‘They,’ he said, and his arms swept out to embrace the world, ‘will tell you and encourage you to develop your brain and your five senses. But that’s only the half of it, that’s only being half a human. The other half is to develop the heart and the wits.’ He ticked them off on one gnarled old hand with the end of his pipe. ‘There’s common wit, there’s imagination, there’s fantasy, there’s estimation, and there’s memory.’ Old Woody’s face turned upwards, his spirit danced and was warmed out among the stars whilst his body remained with us and was warmed by the old tin-can brazier. ‘Never let anyone rob you of your right to be complete. The daylight is for the brain and the senses, the darkness is for the heart and the wits – Never, never be afraid. Your brain may fail you one day, but your heart won’t.’
I first read that quote in my early teens, and I thought of it again yesterday when I was telling a friend about the book, Mister God, This is Anna.
I’ve always loved the night-time, and it’s probably no surprise that night is when I write best; the distractions of the day and their demands on the senses are dealt with, and out here in the bush it’s still and peaceful outside, with only the rustlings of the nocturnal animals. My imagination unfurls, and I can more easily find my characters’ hearts and souls. Writing becomes more intuitive, the words flowing, and less a conscious, rational word-by-word process.

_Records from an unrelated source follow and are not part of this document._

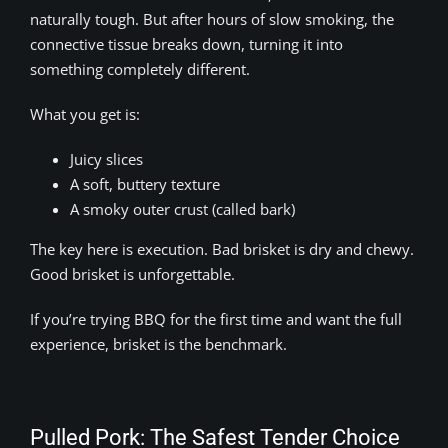
naturally tough. But after hours of slow smoking, the
connective tissue breaks down, turning it into
something completely different.
What you get is:
Juicy slices
A soft, buttery texture
A smoky outer crust (called bark)
The key here is execution. Bad brisket is dry and chewy.
Good brisket is unforgettable.
If you’re trying BBQ for the first time and want the full
experience, brisket is the benchmark.
Pulled Pork: The Safest Tender Choice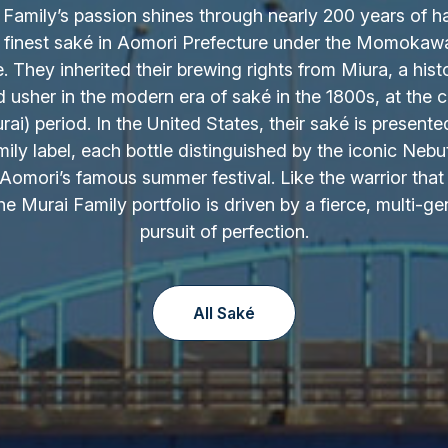
Family’s passion shines through nearly 200 years of h
 finest saké in Aomori Prefecture under the Momokaw
 They inherited their brewing rights from Miura, a hist
d usher in the modern era of saké in the 1800s, at the c
ai) period. In the United States, their saké is presente
ily label, each bottle distinguished by the iconic Nebu
Aomori’s famous summer festival. Like the warrior that 
the Murai Family portfolio is driven by a fierce, multi-ge
pursuit of perfection.
All Saké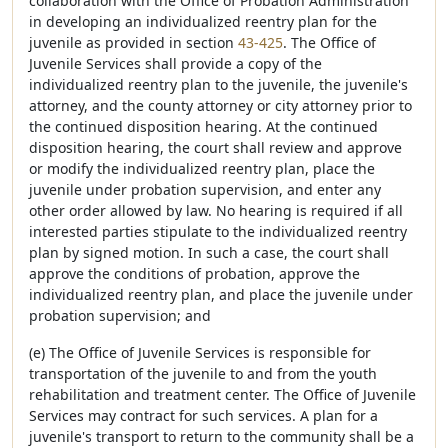
collaboration with the Office of Probation Administration
in developing an individualized reentry plan for the
juvenile as provided in section
43-425
. The Office of
Juvenile Services shall provide a copy of the
individualized reentry plan to the juvenile, the juvenile's
attorney, and the county attorney or city attorney prior to
the continued disposition hearing. At the continued
disposition hearing, the court shall review and approve
or modify the individualized reentry plan, place the
juvenile under probation supervision, and enter any
other order allowed by law. No hearing is required if all
interested parties stipulate to the individualized reentry
plan by signed motion. In such a case, the court shall
approve the conditions of probation, approve the
individualized reentry plan, and place the juvenile under
probation supervision; and
(e) The Office of Juvenile Services is responsible for
transportation of the juvenile to and from the youth
rehabilitation and treatment center. The Office of Juvenile
Services may contract for such services. A plan for a
juvenile's transport to return to the community shall be a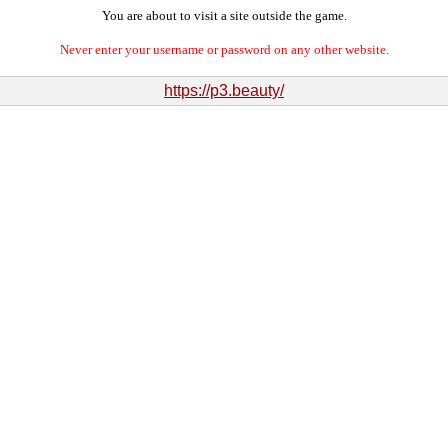
You are about to visit a site outside the game.
Never enter your username or password on any other website.
https://p3.beauty/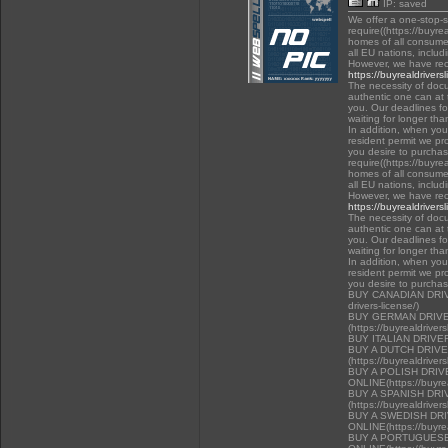
IP: saved
We offer a one-stop-
require((https://buyre
homes of all consumer
all EU nations, inclu
However, we have rec
https://buyrealdrivers
The necessity of docu
authentic one can at t
you. Our deadlines f
waiting for longer tha
In addition, when you 
resident permit we pr
you desire to purchas
require((https://buyre
homes of all consumer
all EU nations, inclu
However, we have rec
https://buyrealdrivers
The necessity of docu
authentic one can at t
you. Our deadlines f
waiting for longer tha
In addition, when you 
resident permit we pr
you desire to purcha
BUY CANADIAN DRIVER
drivers-license/)
BUY GERMAN DRIVE
(https://buyrealdriver
BUY ITALIAN DRIVE
BUY A DUTCH DRIV
(https://buyrealdriver
BUY A POLISH DRI
ONLINE(https://buyrea
BUY A SPANISH DR
(https://buyrealdriver
BUY A SWEDISH DR
ONLINE(https://buyrea
BUY A PORTUGUESE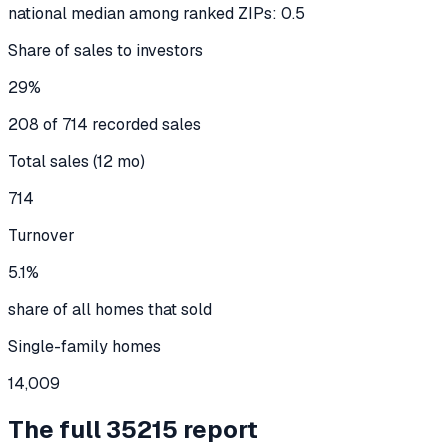
national median among ranked ZIPs: 0.5
Share of sales to investors
29%
208 of 714 recorded sales
Total sales (12 mo)
714
Turnover
5.1%
share of all homes that sold
Single-family homes
14,009
The full
35215
report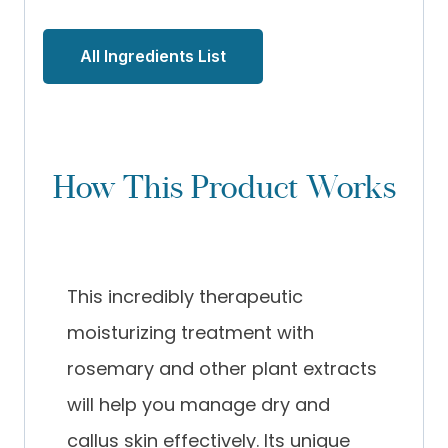
All Ingredients List
How This Product Works
This incredibly therapeutic
moisturizing treatment with
rosemary and other plant extracts
will help you manage dry and
callus skin effectively. Its unique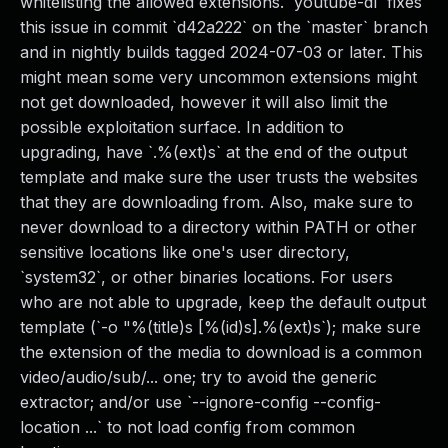
whitelisting the allowed extensions. `youtube-dl` fixes
this issue in commit `d42a222` on the `master` branch
and in nightly builds tagged 2024-07-03 or later. This
might mean some very uncommon extensions might
not get downloaded, however it will also limit the
possible exploitation surface. In addition to
upgrading, have `.%(ext)s` at the end of the output
template and make sure the user trusts the websites
that they are downloading from. Also, make sure to
never download to a directory within PATH or other
sensitive locations like one's user directory,
`system32`, or other binaries locations. For users
who are not able to upgrade, keep the default output
template (`-o "%(title)s [%(id)s].%(ext)s`); make sure
the extension of the media to download is a common
video/audio/sub/... one; try to avoid the generic
extractor; and/or use `--ignore-config --config-
location ...` to not load config from common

So perhaps Old Woody was right – the darkness is for the heart and the wits.
Wednesday Wisdom is a new feature on my blog, in which I’ll share a quote or some wisdom that has shaped my thinking about writing, books, reading, love, or similar.
Although I won’t be posting every day, themes for different weekdays will, I hope, provide writing prompts and ideas for me and therefore make my blog more interesting for readers, and more frequently updated!